**SOURCE DATA**
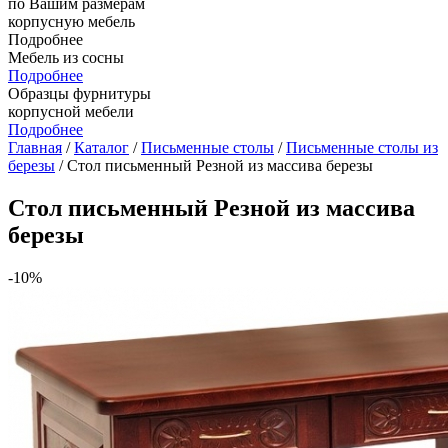
по Вашим размерам
корпусную мебель
Подробнее
Мебель из сосны
Подробнее
Образцы фурнитуры
корпусной мебели
Подробнее
Главная
/
Каталог
/
Письменные столы
/
Письменные столы из
березы
/ Стол письменный Резной из массива березы
Стол письменный Резной из массива
березы
-10%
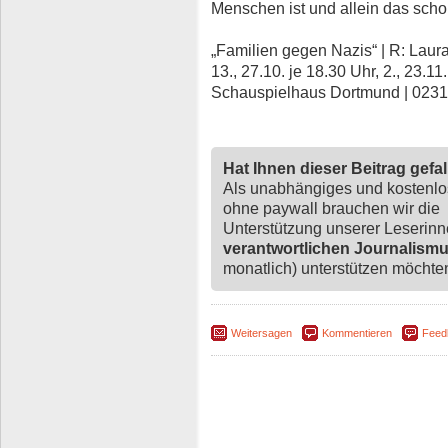
Menschen ist und allein das schon 
„Familien gegen Nazis“ | R: Laur
13., 27.10. je 18.30 Uhr, 2., 23.11
Schauspielhaus Dortmund | 0231
Hat Ihnen dieser Beitrag gefa
Als unabhängiges und kostenl
ohne paywall brauchen wir die
Unterstützung unserer Leserin
verantwortlichen Journalism
monatlich) unterstützen möchten,
Weitersagen
Kommentieren
Feed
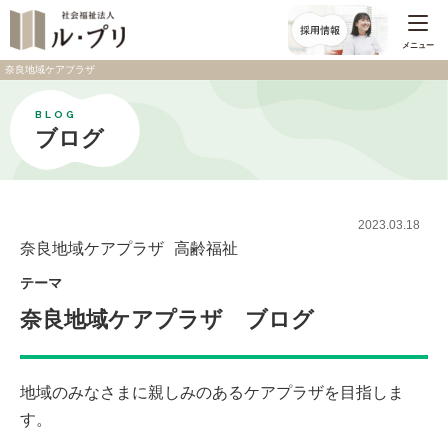
メニュー
奈良地域ケアプラザ
BLOG
ブログ
2023.03.18
奈良地域ケアプラザ
高齢福祉
テーマ
奈良地域ケアプラザ ブログ
地域のみなさまに親しみのあるケアプラザを目指しま
す。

**TASK BRIEF**
Look for the word "Письменные" in every line of the records. State how many lines contain it, and write only the number.

**ANSWER SECTION**
2